Il y a tout juste 30 ans, Frank Braley remportait le premier Prix du Concours Reine Elisabeth.

Ses professeurs avaient averti Frank Braley (France): il n’aurait aucune chance au Concours Reine Elisabeth. On pouvait mieux faire en guise d’encouragements. 

Mais il n’en fit qu’à sa tête et s’y est présenté, à tout hasard, pour tenter le coup de poker. Il vécut la finale comme un vrai concert, assis à côté de lui-même, sans stress, car dès lors qu’il était sur scène, les dés étaient jetés et il entrait dans l’action. Avec lui, le concours avait changé de nature : il ne serait plus le terrain d’affrontements de candidats bodybuildés.

Mais Frank Braley nous est toujours apparu comme un garçon des plus dégourdis, sans crispation. Comme le public du concours lui avait  témoigné une admiration, il en avait induit qu’il aurait au moins ses faveurs avec le prix Jacques Stehman, ce qui s’est trouvé confirmé par le verdict populaire. Aussi, quand son nom fut cité en premier par Eugène Traey, il n’en revint pas. Gagner le concours avec un concerto de Beethoven ‒ le quatrième, c’était du jamais vu et qui ne se pas reproduirait pas de sitôt. C’est le jeu très imaginatif de Braley qui a valu le succès à un musicien situé dans la lignée d’El Bacha et de Volondat.

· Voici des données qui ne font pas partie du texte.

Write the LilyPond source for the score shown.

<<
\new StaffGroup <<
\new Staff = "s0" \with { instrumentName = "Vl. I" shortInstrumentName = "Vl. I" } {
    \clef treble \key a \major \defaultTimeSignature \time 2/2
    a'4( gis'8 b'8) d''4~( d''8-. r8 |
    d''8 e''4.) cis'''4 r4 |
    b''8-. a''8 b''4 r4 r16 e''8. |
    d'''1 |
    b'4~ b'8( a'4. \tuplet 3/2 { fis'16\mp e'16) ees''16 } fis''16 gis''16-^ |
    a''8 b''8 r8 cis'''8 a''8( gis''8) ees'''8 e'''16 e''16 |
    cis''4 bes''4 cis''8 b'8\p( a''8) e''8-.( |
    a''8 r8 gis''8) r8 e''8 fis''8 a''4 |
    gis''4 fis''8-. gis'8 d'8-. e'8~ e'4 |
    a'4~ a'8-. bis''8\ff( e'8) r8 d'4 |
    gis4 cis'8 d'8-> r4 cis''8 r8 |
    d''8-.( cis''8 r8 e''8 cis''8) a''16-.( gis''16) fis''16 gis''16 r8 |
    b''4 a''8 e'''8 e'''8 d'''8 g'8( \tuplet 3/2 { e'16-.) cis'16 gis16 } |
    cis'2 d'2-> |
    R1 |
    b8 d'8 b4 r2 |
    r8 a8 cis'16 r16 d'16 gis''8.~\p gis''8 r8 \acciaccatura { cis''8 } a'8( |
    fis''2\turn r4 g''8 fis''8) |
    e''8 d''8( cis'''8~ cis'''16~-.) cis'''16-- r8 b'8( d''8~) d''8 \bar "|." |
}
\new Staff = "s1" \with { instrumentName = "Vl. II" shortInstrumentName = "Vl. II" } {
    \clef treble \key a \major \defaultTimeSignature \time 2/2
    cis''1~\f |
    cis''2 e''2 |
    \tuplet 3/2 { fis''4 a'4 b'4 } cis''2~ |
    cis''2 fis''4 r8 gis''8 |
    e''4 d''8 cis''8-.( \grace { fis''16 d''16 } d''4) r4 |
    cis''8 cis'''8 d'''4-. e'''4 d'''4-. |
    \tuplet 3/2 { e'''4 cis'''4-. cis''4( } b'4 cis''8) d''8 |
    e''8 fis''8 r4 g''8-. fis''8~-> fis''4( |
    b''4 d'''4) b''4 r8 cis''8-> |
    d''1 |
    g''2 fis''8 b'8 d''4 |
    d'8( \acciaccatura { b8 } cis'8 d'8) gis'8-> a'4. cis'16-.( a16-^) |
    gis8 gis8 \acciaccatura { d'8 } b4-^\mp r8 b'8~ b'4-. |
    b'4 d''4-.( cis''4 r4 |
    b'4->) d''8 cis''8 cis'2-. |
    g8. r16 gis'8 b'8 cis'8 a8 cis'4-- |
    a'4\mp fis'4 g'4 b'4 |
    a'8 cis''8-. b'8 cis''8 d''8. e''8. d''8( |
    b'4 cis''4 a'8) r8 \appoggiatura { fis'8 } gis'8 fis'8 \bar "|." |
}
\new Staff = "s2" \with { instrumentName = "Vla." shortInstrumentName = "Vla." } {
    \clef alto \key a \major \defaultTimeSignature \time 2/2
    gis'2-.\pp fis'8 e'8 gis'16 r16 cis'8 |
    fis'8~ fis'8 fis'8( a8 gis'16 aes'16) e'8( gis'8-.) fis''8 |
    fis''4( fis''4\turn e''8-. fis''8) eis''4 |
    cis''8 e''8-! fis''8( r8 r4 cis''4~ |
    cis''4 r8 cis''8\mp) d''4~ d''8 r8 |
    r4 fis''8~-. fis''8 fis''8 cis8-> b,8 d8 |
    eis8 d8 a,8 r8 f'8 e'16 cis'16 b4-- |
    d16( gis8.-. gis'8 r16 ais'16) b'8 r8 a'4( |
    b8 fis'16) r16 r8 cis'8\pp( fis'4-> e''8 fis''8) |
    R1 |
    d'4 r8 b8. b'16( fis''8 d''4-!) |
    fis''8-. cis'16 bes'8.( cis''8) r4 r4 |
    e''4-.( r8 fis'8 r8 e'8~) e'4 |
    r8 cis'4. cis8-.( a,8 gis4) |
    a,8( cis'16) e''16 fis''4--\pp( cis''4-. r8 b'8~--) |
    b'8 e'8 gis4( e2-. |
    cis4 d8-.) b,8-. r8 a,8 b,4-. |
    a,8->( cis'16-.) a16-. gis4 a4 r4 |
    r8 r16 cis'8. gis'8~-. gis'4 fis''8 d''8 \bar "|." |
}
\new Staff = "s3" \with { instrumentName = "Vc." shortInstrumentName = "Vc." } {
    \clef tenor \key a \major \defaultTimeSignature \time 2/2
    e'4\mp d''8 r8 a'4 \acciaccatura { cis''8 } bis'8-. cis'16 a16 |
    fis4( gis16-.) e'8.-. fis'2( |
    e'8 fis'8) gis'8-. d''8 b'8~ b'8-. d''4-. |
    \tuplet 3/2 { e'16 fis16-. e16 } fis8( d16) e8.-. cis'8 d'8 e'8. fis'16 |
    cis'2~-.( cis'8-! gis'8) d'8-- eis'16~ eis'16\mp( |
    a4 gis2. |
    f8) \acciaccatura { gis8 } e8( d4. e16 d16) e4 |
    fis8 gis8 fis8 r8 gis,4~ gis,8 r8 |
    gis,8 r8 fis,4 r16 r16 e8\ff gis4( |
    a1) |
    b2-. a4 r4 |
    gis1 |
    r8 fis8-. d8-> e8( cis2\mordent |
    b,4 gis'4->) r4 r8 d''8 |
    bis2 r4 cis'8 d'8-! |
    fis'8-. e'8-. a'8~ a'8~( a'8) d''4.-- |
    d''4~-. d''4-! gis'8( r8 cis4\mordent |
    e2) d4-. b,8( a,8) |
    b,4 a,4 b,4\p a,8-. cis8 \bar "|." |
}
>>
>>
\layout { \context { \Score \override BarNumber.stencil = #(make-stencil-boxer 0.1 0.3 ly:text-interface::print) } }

pour revoir ses prestations en finale

La presse s’est beaucoup interrogée sur le deuxième prix décerné à Stephen Prutsman (États-Unis) et lui a manifestement préféré Brian Ganz (États-Unis) pour sa maturité.

Jan Michiels (Belgique) fut aussi parmi les finalistes. Depuis, il s’est fait un merveilleux avocat de la musique de Debussy.  1991 est la seule session piano du concours dont les finales furent dirigées par Ronald Zollman.